The reason why play is such a powerful way to impart social skills is that it is voluntary. Players are always free to quit, and if they are unhappy they will quit. Every player knows that, and so the goal, for every player who wants to keep the game going, is to satisfy his or her own needs and desires while also satisfying those of the other players, so they don’t quit. Social play involves lots of negotiation and compromise. If bossy Betty tries to make all the rules and tell her playmates what to do without paying attention to their wishes, her playmates will quit and leave her alone, starting their own game elsewhere. That’s a powerful incentive for her to pay more attention to them next time. The playmates who quit might have learned a lesson, too. If they want to play with Betty, who has some qualities they like, they will have to speak up more clearly next time, to make their desires plain, so she won’t try to run the show and ruin their fun. To have fun in social play you have to be assertive but not domineering; that’s true for all of social life.

Watch any group of children in play and you will see lots of negotiation and compromise.
The golden rule of social play is not ‘Do unto others as you would have them do unto you.’ Rather, it’s something much more difficult: ‘Do unto others as they would have you do unto them.’ To do that, you have to get into other people’s minds and see from their points of view. Children practice that all the time in social play. The equality of play is not the equality of sameness. Rather, it is the equality that comes from respecting individual differences and treating each person’s needs and wishes as equally important.

So, play teaches social skills without which life would be miserable. But it also teaches how to manage intense, negative emotions such as fear and anger. Researchers who study animal play argue that one of play’s major purposes is to help the young learn how to cope emotionally (as well as physically) with emergencies. Juvenile mammals of many species deliberately and repeatedly put themselves into moderately dangerous, moderately frightening situations in their play. Depending on the species, they might leap awkwardly into the air making it difficult to land, run along the edges of cliffs, swing from tree branch to tree branch high enough that a fall would hurt, or play-fight in such a way that they take turns getting into vulnerable positions from which they must then escape.

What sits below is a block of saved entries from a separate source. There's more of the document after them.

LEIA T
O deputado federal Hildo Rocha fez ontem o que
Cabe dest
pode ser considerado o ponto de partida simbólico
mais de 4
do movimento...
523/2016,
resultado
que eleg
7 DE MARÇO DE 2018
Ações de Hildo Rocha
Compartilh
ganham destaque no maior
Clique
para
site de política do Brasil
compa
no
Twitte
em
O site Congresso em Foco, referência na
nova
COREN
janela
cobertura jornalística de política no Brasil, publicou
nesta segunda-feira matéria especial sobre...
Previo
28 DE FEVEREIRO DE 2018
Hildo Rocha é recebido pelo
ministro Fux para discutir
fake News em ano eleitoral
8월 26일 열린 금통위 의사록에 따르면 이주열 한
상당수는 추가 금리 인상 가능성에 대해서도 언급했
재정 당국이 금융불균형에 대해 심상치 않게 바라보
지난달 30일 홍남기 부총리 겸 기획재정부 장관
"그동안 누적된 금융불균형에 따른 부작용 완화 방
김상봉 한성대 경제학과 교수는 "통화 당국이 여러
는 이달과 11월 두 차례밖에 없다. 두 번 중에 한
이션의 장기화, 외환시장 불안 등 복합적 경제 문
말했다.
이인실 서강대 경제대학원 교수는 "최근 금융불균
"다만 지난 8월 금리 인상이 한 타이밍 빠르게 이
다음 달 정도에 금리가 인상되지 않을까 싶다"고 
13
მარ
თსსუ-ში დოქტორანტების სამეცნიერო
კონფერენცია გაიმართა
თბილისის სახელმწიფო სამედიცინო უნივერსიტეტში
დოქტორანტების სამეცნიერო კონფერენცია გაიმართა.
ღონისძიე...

Human children, when free, do the same thing, which makes their mothers nervous. They are dosing themselves with fear, aimed at reaching the highest level they can tolerate, and learning to cope with it. Such play must always be self-directed, never forced or even encouraged by an authority figure.

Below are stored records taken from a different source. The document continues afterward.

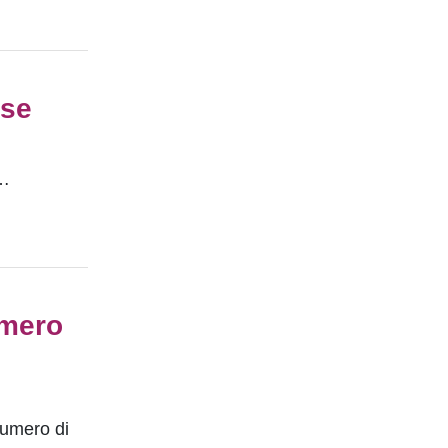
ase
,…
umero
numero di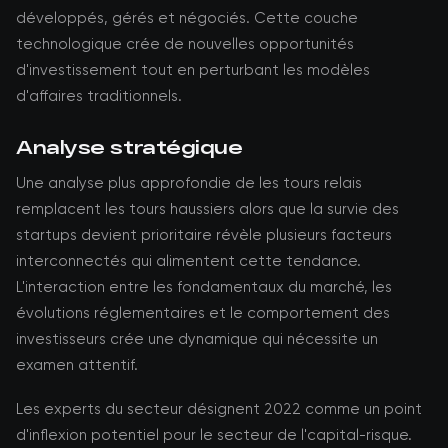
développés, gérés et négociés. Cette couche
technologique crée de nouvelles opportunités
d'investissement tout en perturbant les modèles
d'affaires traditionnels.
Analyse stratégique
Une analyse plus approfondie de les tours relais
remplacent les tours haussiers alors que la survie des
startups devient prioritaire révèle plusieurs facteurs
interconnectés qui alimentent cette tendance.
L'interaction entre les fondamentaux du marché, les
évolutions réglementaires et le comportement des
investisseurs crée une dynamique qui nécessite un
examen attentif.
Les experts du secteur désignent 2022 comme un point
d'inflexion potentiel pour le secteur de l'capital-risque.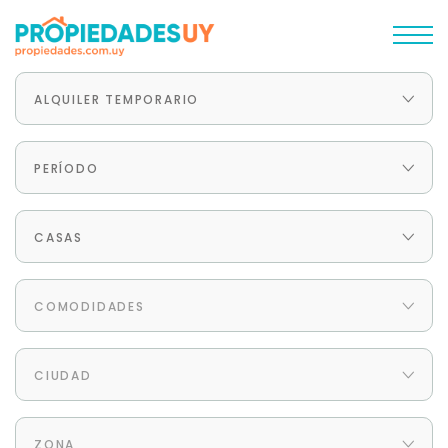
ALQUILER TEMPORARIO
PERÍODO
CASAS
COMODIDADES
CIUDAD
ZONA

Children also experience anger in their play. Anger can arise from an accidental or deliberate push, or a tease, or from failure to get one’s way in a dispute. But children who want to continue playing know they have to control that anger, use it constructively in self-assertion, and not lash out. Tantrums might work with parents, but they never work with playmates. There is evidence that the young of other species also learn to regulate their anger and aggressiveness through social play.

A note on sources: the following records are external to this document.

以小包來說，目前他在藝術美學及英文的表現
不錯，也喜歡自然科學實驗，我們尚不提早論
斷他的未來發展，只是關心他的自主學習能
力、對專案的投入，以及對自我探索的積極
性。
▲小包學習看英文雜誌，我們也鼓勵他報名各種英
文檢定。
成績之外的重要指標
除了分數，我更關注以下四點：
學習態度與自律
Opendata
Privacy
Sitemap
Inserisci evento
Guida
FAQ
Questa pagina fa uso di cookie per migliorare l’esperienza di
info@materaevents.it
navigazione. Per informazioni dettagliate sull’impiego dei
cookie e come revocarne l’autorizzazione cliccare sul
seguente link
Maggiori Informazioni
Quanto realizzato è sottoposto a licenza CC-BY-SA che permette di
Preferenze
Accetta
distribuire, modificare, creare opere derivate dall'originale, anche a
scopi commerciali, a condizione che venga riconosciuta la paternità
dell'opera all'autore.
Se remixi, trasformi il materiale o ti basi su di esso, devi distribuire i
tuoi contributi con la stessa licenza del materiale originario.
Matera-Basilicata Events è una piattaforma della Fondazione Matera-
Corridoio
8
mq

In school, and in other settings where adults are in charge, they make decisions for children and solve children’s problems. In play, children make their own decisions and solve their own problems. In adult-directed settings, children are weak and vulnerable. In play, they are strong and powerful. The play world is the child’s practice world for being an adult. We think of play as childish, but to the child, play is the experience of being like an adult: being self-controlled and responsible. To the degree that we take away play, we deprive children of the ability to practice adulthood, and we create people who will go through life with a sense of dependence and victimization, a sense that there is some authority out there who is supposed to tell them what to do and solve their problems. That is not a healthy way to live.